### To be done
Reproduce the part of the wchan email thread that begins at the words "On Mon, Sep 27, 2021 at 01:50:56PM" and stops after "enters the kernel?".

── Document segment

Re: [PATCH] proc: Disable /proc/$pid/wchan

Kees Cook <keescook@xxxxxxxxxxxx> · Wed, 29 Sep 2021 11:54:55 -0700

On Mon, Sep 27, 2021 at 01:50:56PM -0700, Josh Poimboeuf wrote:
> On Mon, Sep 27, 2021 at 11:07:27AM -0700, Kees Cook wrote:
> > On Mon, Sep 27, 2021 at 10:03:51AM +0100, Mark Rutland wrote:
> > > On Fri, Sep 24, 2021 at 07:26:22AM -0700, Kees Cook wrote:
> > > > On Fri, Sep 24, 2021 at 02:54:24PM +0100, Mark Rutland wrote:
> > > > > On Thu, Sep 23, 2021 at 06:16:16PM -0700, Kees Cook wrote:
> > > > > > On Thu, Sep 23, 2021 at 05:22:30PM -0700, Vito Caputo wrote:
> > > > > > > Instead of unwinding stacks maybe the kernel should be sticking an
> > > > > > > entrypoint address in the current task struct for get_wchan() to
> > > > > > > access, whenever userspace enters the kernel?
> > > > > > 
> > > > > > wchan is supposed to show where the kernel is at the instant the
> > > > > > get_wchan() happens. (i.e. recording it at syscall entry would just
> > > > > > always show syscall entry.)
> > > > > 
> > > > > It's supposed to show where a blocked task is blocked; the "wait
> > > > > channel".
> > > > > 
> > > > > I'd wanted to remove get_wchan since it requires cross-task stack
> > > > > walking, which is generally painful.
> > > > 
> > > > Right -- this is the "fragile" part I'm worried about.
> > 
> > I'd like to clarify this concern first -- is the proposed fix actually
> > fragile? Because I think we'd be better off just restoring behavior than
> > trying to invent new behavior...

────
── Provided information

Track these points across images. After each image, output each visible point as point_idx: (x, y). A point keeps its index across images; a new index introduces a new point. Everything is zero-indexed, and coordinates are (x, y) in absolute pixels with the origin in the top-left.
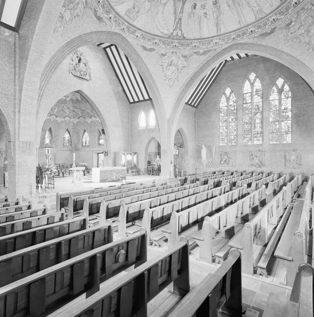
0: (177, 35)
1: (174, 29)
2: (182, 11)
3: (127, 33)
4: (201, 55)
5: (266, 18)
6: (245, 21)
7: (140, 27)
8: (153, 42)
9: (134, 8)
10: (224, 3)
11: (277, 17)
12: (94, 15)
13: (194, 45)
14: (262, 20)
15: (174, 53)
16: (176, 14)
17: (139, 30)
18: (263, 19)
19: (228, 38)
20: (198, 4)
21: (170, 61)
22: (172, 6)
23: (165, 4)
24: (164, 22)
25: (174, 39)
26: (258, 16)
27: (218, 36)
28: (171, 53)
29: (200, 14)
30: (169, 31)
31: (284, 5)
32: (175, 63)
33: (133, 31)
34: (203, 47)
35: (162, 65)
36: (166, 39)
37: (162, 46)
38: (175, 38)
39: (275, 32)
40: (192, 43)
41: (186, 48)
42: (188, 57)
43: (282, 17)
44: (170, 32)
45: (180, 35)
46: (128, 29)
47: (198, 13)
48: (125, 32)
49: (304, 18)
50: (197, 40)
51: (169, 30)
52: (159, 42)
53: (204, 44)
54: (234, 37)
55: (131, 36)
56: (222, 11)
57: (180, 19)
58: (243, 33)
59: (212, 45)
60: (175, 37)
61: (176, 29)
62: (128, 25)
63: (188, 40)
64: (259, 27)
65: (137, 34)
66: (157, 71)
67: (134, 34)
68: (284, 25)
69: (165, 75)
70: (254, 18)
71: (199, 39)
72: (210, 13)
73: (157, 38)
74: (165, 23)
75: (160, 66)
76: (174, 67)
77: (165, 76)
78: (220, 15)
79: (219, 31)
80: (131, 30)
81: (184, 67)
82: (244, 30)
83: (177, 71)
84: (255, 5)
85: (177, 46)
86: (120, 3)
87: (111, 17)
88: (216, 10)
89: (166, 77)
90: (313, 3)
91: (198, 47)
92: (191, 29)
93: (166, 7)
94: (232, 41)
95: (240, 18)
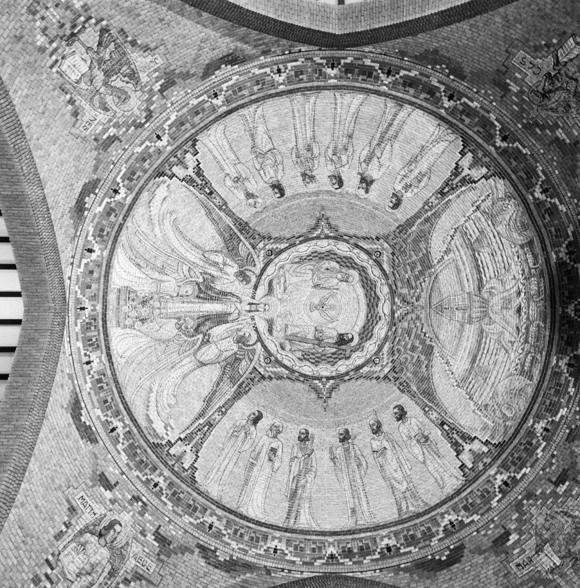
0: (179, 458)
1: (182, 436)
2: (223, 410)
3: (79, 325)
4: (218, 565)
5: (429, 516)
6: (371, 513)
7: (115, 352)
8: (109, 419)
9: (144, 303)
10: (324, 448)
11: (460, 518)
12: (85, 185)
13: (209, 519)
14: (417, 521)
15: (140, 504)
16: (208, 405)
17: (109, 356)
18: (421, 519)
19: (314, 550)
20: (267, 417)
21: (110, 517)
22: (211, 381)
23: (203, 364)
24: (172, 401)
25: (166, 464)
26: (407, 507)
27: (286, 530)
28: (130, 497)
29: (260, 445)
30: (167, 430)
31: (475, 485)
32: (121, 540)
33: (94, 339)
34: (234, 544)
35: (72, 510)
36: (144, 444)
37: (122, 452)
38: (170, 463)
39: (462, 559)
40: (206, 509)
41: (181, 513)
42: (171, 547)
43: (476, 517)
44: (167, 434)
45: (186, 466)
46: (90, 324)
47: (257, 440)
48: (77, 317)
49: (541, 520)
50: (226, 511)
51: (169, 428)
52: (122, 436)
53: (239, 534)
54: (335, 552)
55: (80, 344)
56: (314, 464)
57: (210, 425)
58: (361, 549)
59: (262, 552)
60: (172, 461)
61: (187, 443)
62: (100, 317)
63: (200, 493)
64: (411, 541)
65: (93, 357)
66: (41, 512)
67: (90, 349)
68: (487, 543)
69: (50, 558)
70: (395, 510)
71: (231, 511)
72: (284, 455)
73: (128, 421)
74: (173, 403)
75: (66, 504)
76: (105, 553)
77: (47, 561)
78: (306, 473)
79: (293, 515)
80: (92, 333)
81: (138, 577)
82: (366, 538)
83: (105, 574)
84: (399, 475)
85: (162, 489)
86: (133, 258)
87: (94, 251)
88: (300, 455)
89: (49, 571)
90: (554, 479)
91: (218, 535)
92: (222, 469)
93: (197, 372)
94: (327, 564)
95: (356, 501)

────

### Exercise answer
On Mon, Sep 27, 2021 at 01:50:56PM -0700, Josh Poimboeuf wrote:
> On Mon, Sep 27, 2021 at 11:07:27AM -0700, Kees Cook wrote:
> > On Mon, Sep 27, 2021 at 10:03:51AM +0100, Mark Rutland wrote:
> > > On Fri, Sep 24, 2021 at 07:26:22AM -0700, Kees Cook wrote:
> > > > On Fri, Sep 24, 2021 at 02:54:24PM +0100, Mark Rutland wrote:
> > > > > On Thu, Sep 23, 2021 at 06:16:16PM -0700, Kees Cook wrote:
> > > > > > On Thu, Sep 23, 2021 at 05:22:30PM -0700, Vito Caputo wrote:
> > > > > > > Instead of unwinding stacks maybe the kernel should be sticking an
> > > > > > > entrypoint address in the current task struct for get_wchan() to
> > > > > > > access, whenever userspace enters the kernel?